Nunca tive medo de bruxas

Nunca tive medo de bruxas. As bruxas sabem das coisas. Enquanto as princesas estão muito ocupadas em fazer o mundo girar ao seu redor, as bruxas estão girando à solta por aí, conhecendo as plantas, falando com os animais ou metamorfoseando-se em um deles e transformando ou até protegendo esse mesmo mundo.

As princesas têm que estar sempre lindas. As bruxas, não. As princesas têm muito medo da floresta. As bruxas vivem na floresta. As princesas só usam vestidos com brilho. As bruxas usam o que lhes der na telha, até mesmo vestidos com brilho, por que não?

As princesas casam-se com príncipes. As bruxas não se casam ou casam-se com quem bem entenderem. As amigas das princesas fazem parte de seu séquito. As da bruxa, de sua irmandade de iguais.

As princesas não ajudam as bruxas, mas as bruxas, muitas vezes, ajudam as princesas.

Uma das bruxas mais fascinantes dos contos de fadas é, sem dúvida, Baba Yaga. Figura das mais conhecidas do folclore russo, com equivalentes em quase todas as culturas, ela é a mulher velha e solitária que vive em uma cabana na floresta. Longe de ser a vovózinha (apesar de Baba significar “avó”) querida e indefesa, ela viaja no vento, dentro de um pilão e usa uma vassoura para varrer qualquer indicação de seu trajeto. Sua cabana não é uma casinha simpática de madeira, mas um muquifo que se move com pernas de galinha.

Em todas as histórias em que aparece, sua presença serve como um indicador de mudança. Seu domínio é a floresta, um símbolo de transformação e um lugar perigoso, onde ela atua como um desafio ou como um auxílio para quem, porventura, cruzar seu caminho. Dependendo das circunstâncias da história, ela escolhe usar seus poderes para a vida ou para a morte e isso a torna muito intrigante e complexa.

Nossa vida não é um caminho reto, livre de atribulações ou obstáculos. Nosso encontro com Baba Yaga é inevitável. Ela é a pedra no meio do caminho. A maneira como a vemos é decisiva para nosso destino. Com honestidade e inteligência podemos convencê-la a agir em nosso auxílio, pois a essa bruxa não interessa nossa origem ou o quanto de ouro carregamos conosco. A única coisa que interessa a Baba Yaga é o que trazemos dentro de nós. Se não for grande coisa, viramos refeição. Ela dá inúmeras chances de escape e sucesso a seus capturados, mas tem pouquíssima tolerância com quem não as entende e permanece apenas gritando por socorro.
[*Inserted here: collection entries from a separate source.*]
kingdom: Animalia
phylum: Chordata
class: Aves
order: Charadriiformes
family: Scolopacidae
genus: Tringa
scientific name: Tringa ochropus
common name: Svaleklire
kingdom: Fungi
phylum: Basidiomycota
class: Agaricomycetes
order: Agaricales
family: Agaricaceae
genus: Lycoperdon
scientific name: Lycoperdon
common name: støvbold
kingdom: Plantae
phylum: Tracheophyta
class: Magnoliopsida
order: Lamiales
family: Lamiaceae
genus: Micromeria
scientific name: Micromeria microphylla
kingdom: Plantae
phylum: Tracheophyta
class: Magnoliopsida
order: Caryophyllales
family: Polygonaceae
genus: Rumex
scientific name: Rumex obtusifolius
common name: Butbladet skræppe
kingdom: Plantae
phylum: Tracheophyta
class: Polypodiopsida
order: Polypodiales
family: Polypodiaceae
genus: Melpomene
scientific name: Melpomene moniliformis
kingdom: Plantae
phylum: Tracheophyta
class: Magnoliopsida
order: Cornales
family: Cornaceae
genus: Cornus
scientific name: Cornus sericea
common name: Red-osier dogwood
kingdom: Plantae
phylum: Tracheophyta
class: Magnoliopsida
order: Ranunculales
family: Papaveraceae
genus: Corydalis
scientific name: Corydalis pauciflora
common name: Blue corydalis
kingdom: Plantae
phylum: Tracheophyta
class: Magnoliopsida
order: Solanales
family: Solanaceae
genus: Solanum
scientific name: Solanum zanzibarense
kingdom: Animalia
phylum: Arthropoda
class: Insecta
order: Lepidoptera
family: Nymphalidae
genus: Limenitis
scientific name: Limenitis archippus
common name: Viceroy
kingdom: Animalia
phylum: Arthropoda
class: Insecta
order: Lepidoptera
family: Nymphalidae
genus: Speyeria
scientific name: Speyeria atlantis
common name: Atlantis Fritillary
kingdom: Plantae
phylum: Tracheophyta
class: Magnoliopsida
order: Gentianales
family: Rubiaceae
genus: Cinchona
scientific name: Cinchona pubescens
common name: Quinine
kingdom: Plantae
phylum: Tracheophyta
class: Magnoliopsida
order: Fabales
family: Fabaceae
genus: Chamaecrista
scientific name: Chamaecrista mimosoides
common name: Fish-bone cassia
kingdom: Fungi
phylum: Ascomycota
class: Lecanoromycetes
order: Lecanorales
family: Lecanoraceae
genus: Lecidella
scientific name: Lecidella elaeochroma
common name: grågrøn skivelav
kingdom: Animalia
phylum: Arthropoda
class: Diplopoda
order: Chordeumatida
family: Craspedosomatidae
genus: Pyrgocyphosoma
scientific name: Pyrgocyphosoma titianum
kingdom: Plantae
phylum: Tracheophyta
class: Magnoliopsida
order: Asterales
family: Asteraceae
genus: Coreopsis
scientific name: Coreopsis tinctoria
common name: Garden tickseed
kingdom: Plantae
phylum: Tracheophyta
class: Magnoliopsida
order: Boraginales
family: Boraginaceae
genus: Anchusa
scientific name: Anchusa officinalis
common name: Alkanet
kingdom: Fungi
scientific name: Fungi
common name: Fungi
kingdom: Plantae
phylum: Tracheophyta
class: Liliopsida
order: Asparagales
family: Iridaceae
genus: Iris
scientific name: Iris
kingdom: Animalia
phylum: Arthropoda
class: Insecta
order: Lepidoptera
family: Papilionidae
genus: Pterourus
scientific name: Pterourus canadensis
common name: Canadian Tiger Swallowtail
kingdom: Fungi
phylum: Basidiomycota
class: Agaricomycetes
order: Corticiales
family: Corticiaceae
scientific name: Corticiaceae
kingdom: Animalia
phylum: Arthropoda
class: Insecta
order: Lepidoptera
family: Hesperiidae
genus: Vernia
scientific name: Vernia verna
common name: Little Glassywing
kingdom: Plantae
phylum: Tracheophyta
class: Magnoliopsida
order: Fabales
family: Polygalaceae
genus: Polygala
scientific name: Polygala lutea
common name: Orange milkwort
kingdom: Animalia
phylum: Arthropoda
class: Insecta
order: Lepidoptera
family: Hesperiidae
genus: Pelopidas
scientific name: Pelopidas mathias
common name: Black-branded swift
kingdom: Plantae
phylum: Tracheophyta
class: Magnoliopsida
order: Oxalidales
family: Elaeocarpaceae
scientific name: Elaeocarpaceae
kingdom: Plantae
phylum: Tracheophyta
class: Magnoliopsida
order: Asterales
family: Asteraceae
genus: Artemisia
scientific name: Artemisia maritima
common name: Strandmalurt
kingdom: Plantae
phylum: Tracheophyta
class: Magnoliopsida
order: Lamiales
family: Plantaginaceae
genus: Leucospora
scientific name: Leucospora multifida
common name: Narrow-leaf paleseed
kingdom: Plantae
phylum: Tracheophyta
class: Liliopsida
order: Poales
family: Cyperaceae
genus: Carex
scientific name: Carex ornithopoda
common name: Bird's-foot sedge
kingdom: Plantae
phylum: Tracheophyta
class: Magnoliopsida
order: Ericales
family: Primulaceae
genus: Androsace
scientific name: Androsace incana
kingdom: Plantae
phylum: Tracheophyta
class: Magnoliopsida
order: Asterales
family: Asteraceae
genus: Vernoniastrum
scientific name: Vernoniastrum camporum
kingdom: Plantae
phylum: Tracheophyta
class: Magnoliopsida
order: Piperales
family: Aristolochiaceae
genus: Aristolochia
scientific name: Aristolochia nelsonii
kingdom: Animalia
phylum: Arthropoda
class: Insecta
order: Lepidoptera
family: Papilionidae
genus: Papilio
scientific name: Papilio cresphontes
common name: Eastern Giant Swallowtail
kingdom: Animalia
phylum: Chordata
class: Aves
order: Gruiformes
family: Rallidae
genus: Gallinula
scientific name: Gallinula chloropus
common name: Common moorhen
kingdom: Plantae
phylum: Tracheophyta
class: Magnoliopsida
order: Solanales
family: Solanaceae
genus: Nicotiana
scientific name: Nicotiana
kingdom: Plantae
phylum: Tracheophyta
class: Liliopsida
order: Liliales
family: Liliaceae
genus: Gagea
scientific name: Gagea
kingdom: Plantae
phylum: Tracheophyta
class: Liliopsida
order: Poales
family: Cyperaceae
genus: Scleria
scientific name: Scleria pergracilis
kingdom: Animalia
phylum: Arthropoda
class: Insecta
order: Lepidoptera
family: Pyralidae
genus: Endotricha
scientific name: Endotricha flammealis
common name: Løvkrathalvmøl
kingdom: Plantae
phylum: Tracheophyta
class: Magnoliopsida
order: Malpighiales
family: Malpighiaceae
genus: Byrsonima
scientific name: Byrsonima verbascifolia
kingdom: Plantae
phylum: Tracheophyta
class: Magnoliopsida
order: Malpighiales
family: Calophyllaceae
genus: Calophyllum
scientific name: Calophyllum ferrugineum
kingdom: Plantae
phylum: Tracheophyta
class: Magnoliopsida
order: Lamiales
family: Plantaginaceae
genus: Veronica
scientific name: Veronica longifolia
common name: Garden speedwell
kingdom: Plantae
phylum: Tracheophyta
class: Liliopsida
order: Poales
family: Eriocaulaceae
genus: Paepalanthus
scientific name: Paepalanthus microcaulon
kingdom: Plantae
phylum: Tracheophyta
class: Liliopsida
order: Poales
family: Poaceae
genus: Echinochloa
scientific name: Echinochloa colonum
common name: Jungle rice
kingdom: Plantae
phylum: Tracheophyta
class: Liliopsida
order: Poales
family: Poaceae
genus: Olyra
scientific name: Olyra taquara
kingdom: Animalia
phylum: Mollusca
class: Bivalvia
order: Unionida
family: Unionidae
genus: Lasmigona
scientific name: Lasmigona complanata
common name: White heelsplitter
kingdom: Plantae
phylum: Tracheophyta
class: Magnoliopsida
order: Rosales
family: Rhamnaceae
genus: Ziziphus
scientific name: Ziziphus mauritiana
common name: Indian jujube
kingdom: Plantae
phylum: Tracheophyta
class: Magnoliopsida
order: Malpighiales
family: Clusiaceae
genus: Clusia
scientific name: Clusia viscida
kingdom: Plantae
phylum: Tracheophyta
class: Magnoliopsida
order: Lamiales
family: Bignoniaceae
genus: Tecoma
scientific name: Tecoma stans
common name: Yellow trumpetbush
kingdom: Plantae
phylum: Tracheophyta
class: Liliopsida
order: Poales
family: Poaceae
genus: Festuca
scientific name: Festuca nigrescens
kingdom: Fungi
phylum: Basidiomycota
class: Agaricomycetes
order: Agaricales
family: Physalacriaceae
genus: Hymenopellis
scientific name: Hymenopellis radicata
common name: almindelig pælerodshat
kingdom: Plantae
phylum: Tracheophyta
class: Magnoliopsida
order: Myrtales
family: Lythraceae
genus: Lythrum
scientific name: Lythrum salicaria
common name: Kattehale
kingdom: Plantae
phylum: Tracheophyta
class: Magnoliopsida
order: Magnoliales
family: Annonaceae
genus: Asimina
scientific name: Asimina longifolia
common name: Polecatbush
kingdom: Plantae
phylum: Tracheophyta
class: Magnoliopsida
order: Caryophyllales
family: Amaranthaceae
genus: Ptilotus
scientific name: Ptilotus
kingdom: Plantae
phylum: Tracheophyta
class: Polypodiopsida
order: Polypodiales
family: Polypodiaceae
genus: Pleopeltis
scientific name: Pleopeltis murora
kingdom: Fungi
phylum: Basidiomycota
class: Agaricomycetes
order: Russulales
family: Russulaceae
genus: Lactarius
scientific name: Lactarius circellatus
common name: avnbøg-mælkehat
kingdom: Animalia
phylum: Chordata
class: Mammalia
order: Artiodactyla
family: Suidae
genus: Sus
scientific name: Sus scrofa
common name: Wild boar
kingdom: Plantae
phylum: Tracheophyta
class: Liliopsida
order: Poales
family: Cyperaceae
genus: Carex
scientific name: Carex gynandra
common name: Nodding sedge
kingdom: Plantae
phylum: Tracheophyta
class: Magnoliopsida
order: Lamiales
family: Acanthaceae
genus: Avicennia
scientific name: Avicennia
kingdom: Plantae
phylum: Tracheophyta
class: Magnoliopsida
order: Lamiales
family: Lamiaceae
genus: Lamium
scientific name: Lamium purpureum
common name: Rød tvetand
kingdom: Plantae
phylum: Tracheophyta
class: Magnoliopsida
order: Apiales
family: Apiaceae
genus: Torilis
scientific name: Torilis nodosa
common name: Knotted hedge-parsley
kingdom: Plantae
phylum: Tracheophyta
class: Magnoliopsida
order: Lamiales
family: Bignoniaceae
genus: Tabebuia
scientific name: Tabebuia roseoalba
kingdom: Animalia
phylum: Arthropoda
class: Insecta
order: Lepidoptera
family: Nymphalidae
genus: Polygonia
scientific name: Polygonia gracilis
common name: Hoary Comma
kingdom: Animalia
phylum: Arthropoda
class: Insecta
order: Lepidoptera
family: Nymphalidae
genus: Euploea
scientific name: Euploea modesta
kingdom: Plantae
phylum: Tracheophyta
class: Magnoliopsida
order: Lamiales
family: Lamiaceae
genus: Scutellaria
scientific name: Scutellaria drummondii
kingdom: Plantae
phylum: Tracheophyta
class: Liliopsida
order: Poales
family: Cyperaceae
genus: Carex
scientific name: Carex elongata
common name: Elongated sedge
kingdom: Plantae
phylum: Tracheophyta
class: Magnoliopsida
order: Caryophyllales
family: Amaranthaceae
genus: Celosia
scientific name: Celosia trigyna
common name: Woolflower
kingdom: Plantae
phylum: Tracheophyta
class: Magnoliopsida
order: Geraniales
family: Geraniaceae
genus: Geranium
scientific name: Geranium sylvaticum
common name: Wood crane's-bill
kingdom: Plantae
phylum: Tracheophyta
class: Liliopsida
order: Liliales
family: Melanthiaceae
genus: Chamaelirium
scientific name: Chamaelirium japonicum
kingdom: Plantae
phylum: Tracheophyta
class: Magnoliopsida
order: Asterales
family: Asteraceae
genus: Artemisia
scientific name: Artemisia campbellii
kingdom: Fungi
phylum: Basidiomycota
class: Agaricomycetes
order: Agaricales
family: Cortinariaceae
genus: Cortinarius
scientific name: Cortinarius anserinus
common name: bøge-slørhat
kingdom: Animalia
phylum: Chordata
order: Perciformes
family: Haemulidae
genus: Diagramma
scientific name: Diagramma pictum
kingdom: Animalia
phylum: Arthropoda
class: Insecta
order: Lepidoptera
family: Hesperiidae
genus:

Enquanto as princesas desejam toda a atenção para si e para seus problemas existenciais, Baba Yaga cuida da floresta e do que ali está. Ela é uma força ctoniana que obedece ao ciclo imutável da vida e da morte.

É, na verdade, o mais próximo que podemos chegar do que é realmente ser parte da natureza.

Princesas encapsulam-se em castelos de gelo, em torres de marfim, em palácios de cristal. Vestem-se com ouro e pedras preciosas . Baba Yaga veste-se de folhas e gravetos.

Não tenho medo de bruxas, mas tenho um pouco de medo, sim, de princesas narcisistas e instáveis.